And now the topic:
I was sitting in my office the other day listening to the Brad Yoder Pandora station. For those of you who are unfamiliar with Mr. Yoder, he is a singer-songwriter from Pittsburgh whose music played an integral part in my teenage years. Listening to the station prompted me to go home and search for all of my Yoder cds, which I couldn't find so had to purchase on iTunes (much to the chagrin of my sweet, sweet husband).
Here's what's I remember from high school. I remember congregating at the Daily Grind Coffeehouse on Friday nights with my circle of best friends, thinking that all of us would be friends forever but realizing later how untrue that would be for some of us. Yoder would play on Friday nights what seemed like every month and we would all go every single time, the same crowd of 20 or so. We knew all the songs, could sing harmonies, and found happiness in our little piece of time so connected to each other and separate from everyone else.
I remember Maria Cancro always requesting "Wake the Dragon" and getting teary-eyed every time she heard it. Meaghan Crump singing the harmony to "Taking in the Sights." I remember all the BHS Show Choir kids singing "Skyler" so loudly that Yoder could barely hear himself. I remember the night he played "Elliot" when a friend passed away. And, of course, that last show before we left for college when he played "School Together" and we knew that everything would change.
When I was 15, the only way I knew how to express myself was through song lyrics. I would spend free moments looking up the words to different songs because I knew that those lyrics would be superior to any sentences I came up with. So I found this song on Yoder's website in the Out of Circulation section called "Someone to Be Lonely With."
when I wake up at 3am, I need someone to be lonely with,
under my breath, under my skin, someone to be lonely with..
I lost my way, I lost my place, I need someone to be lonely with
a momentary fall from grace, someone to be lonely with,
I was thinking aloud, thought I’d figured it out,
now I don’t know, no, I don’t know
all the usual doubts, my mind gets cloudy
I don’t know, no, I don’t know..
but I would trade my soul, & my good name
for someone to be lonely with,I’ve got no one but myself to blame,
I need someone to be lonely with..
I was thinking aloud, thought I’d figured it out
now I don’t know, no, I don’t know
all the usual doubts, my mind gets crowded,
I don’t know, no, I don’t know..
when I have burned my pack of days, when I have nothing left to say,
will I find love, or pine away for someone to be lonely with?
someone to be lonely with, I need someone to be lonely with…
--Brad Yoder, www.bradyoder.com
The song is about wanting to give up everything you own in order to have someone that is there to help you through all the mess of life and not knowing if that will ever happen for you. It's about hoping and praying that someone will come along that won't care about your imperfections. It's also about the confusion of figuring out what it is that you want and the uncertainty of how you go about getting it.
So as a 15 year-old, I was in heaven.
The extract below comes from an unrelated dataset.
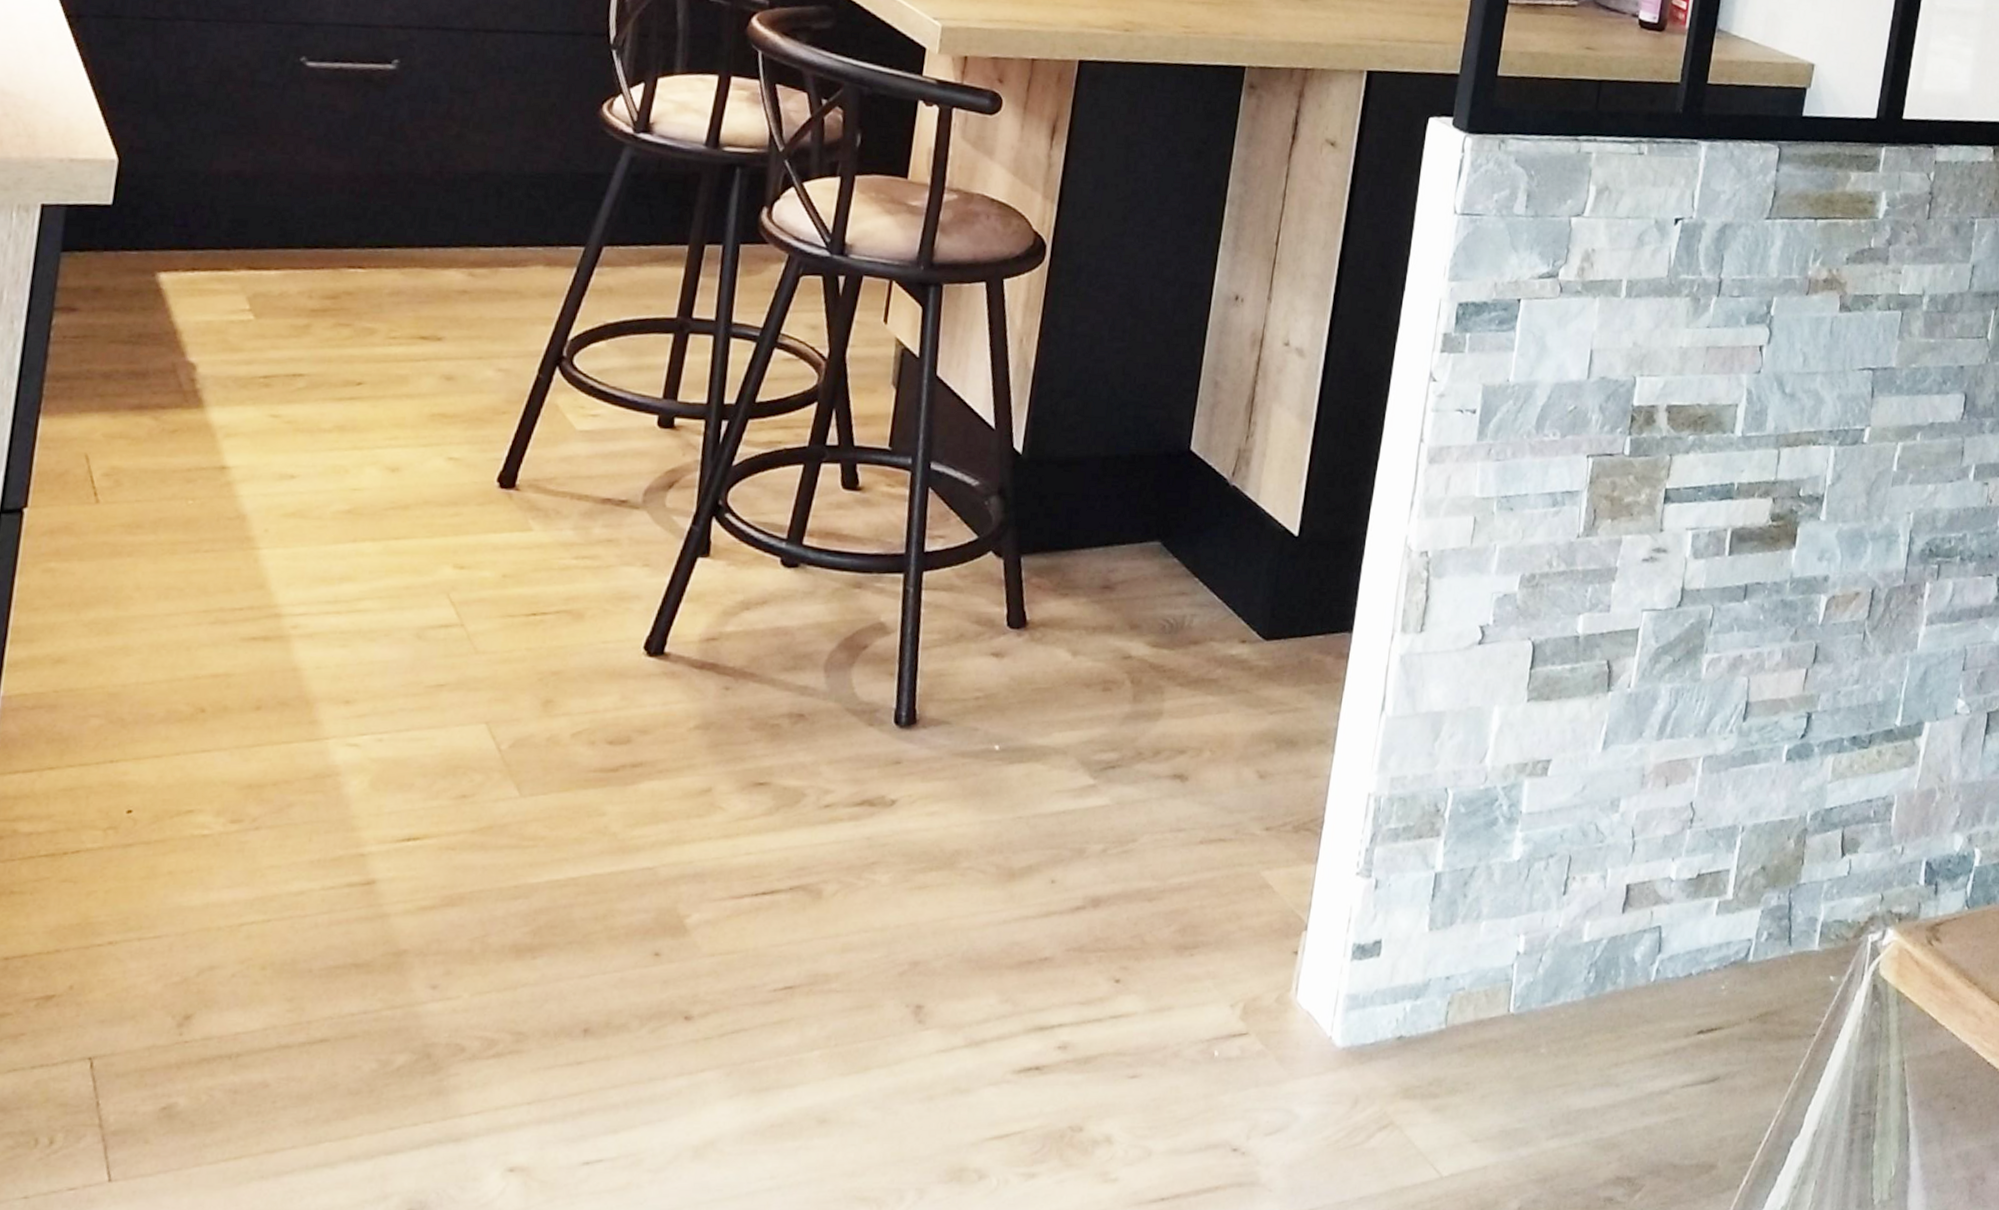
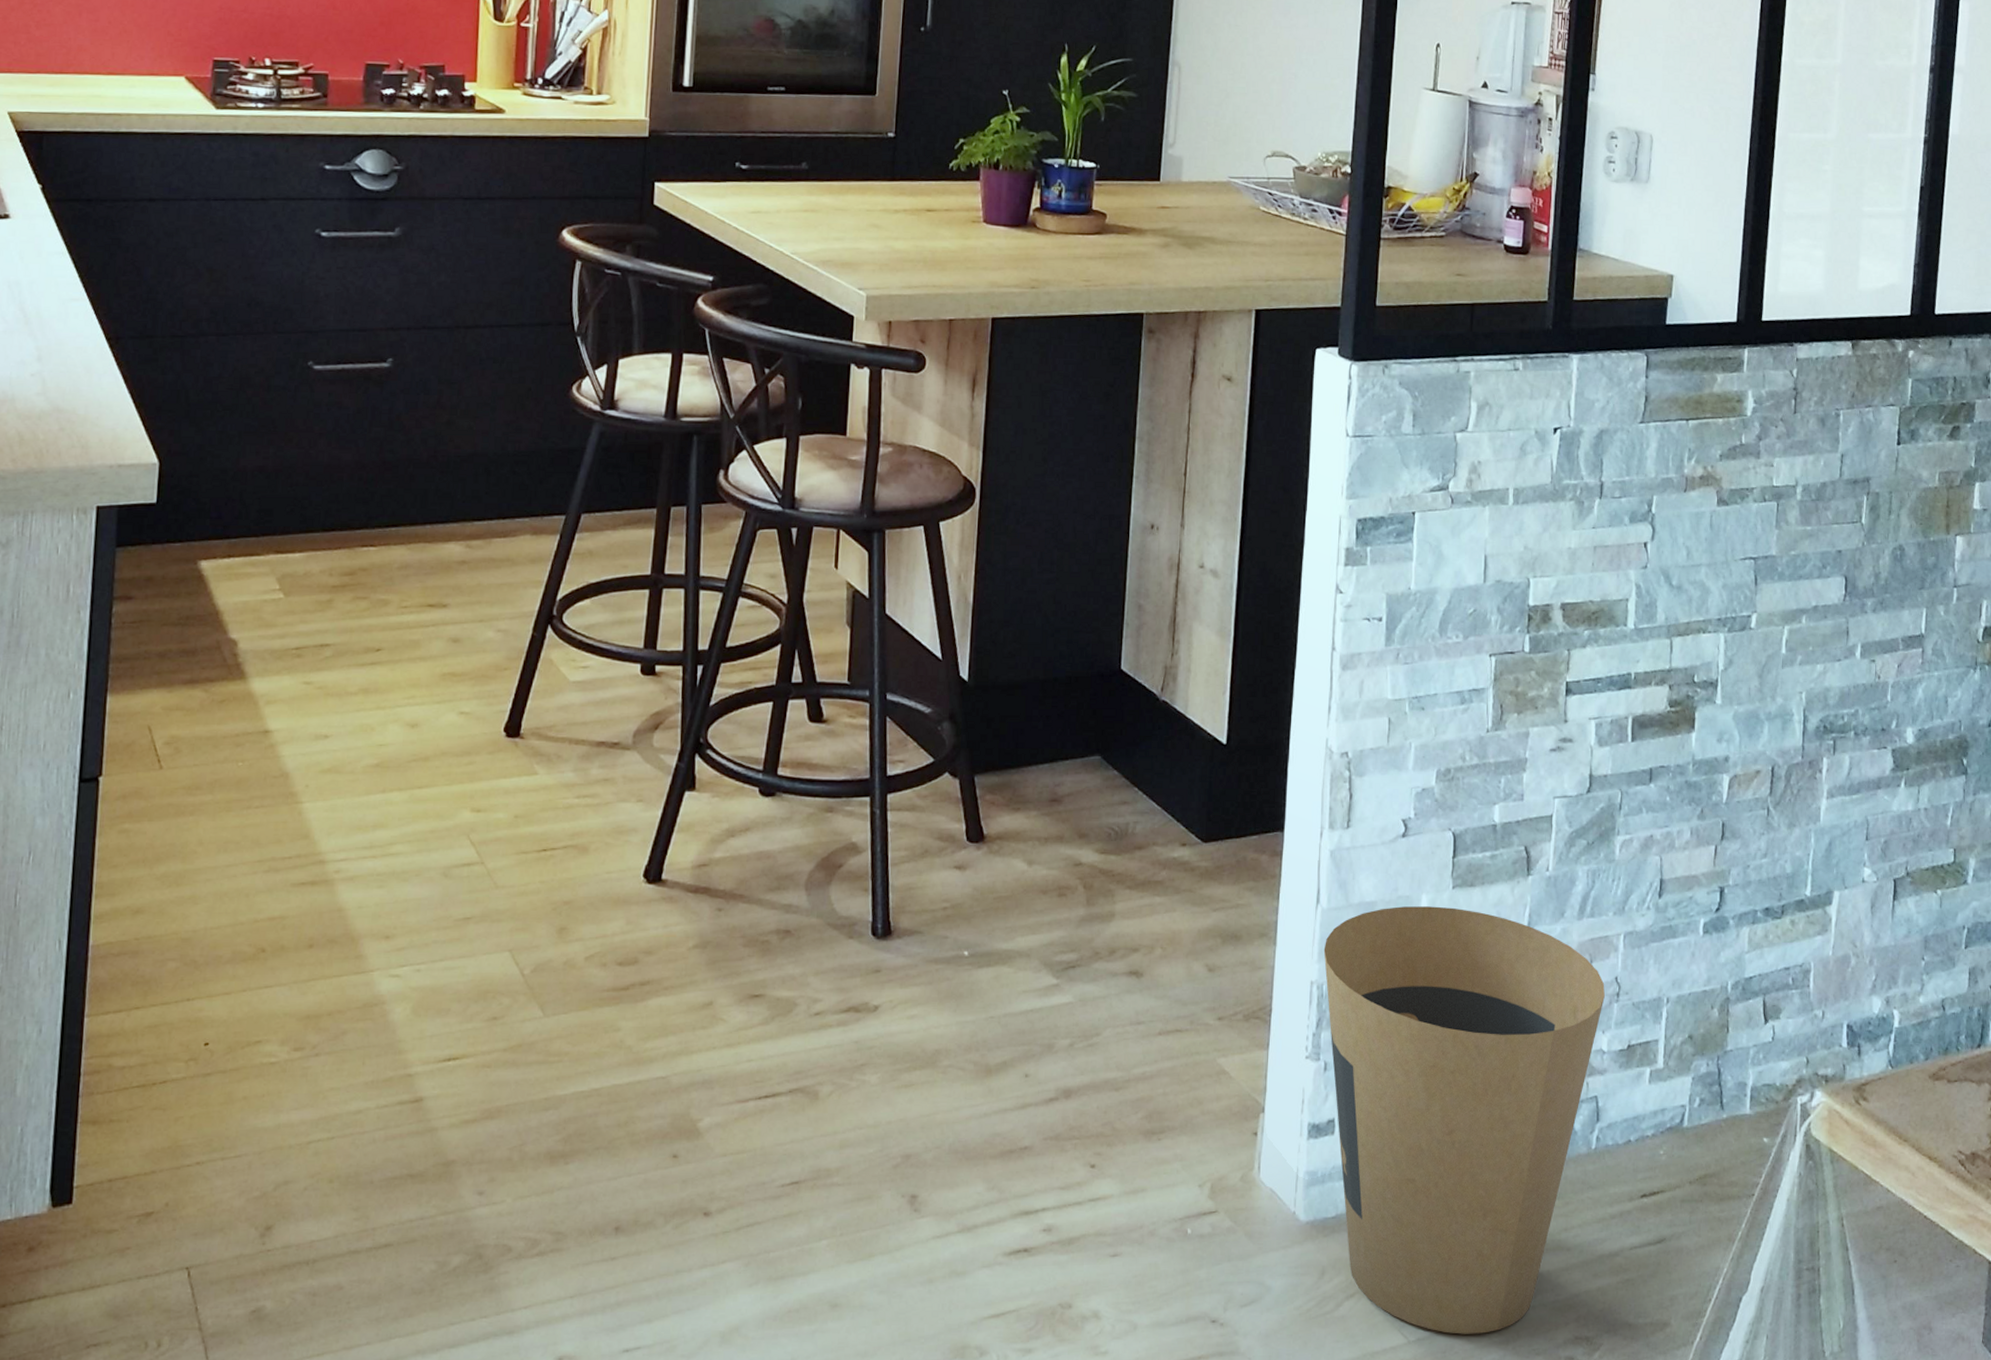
trash can: none [1384,718,1679,1171] -> present [1323,906,1605,1334]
All these perfect words that could finally describe what I needed in my life, blah blah blah. Needless to say, it became one of my favorite songs for the longest time (and still is), and I never understood exactly the meaning of the song. I had a standard, academic way of understanding it but I didn't know what any of it felt like.
Until now.
It's pretty publicly known now that I'm an insomniac. I mean, you can tell by the 2-3am Facebook and Twitter posts. The other night I fell asleep early and woke up at around 3am and tried not to wake Joey up. I was lying there and started thinking about that song and that I finally understood what it meant. To have someone that could be emotionally "there" for you, even when they're sound asleep. To have someone that forgave all your faults without question.
The point? We all need people we can depend on and love for different reasons. Doesn't have to be a romantic relationship. It can be a friendship, co-worker, whatever. Nevertheless, it's important to establish meaningful relationships with people that you can depend on through thick and thin. Identify what you want from others and what you're willing to give them in return. Friendship (and relationships in general) are about reciprocity. Ideally, there should be an equal give and take. That doesn't always happen, but identify your motives. Will you be okay if you feel like you're the only one putting in any effort for a period of time? What is it that you need in order to be fulfilled?
Your "Someone to Be Lonely With" can come in any form you need and may take longer than anticipated.
I waited a really long time to find Joey, but it was worth it.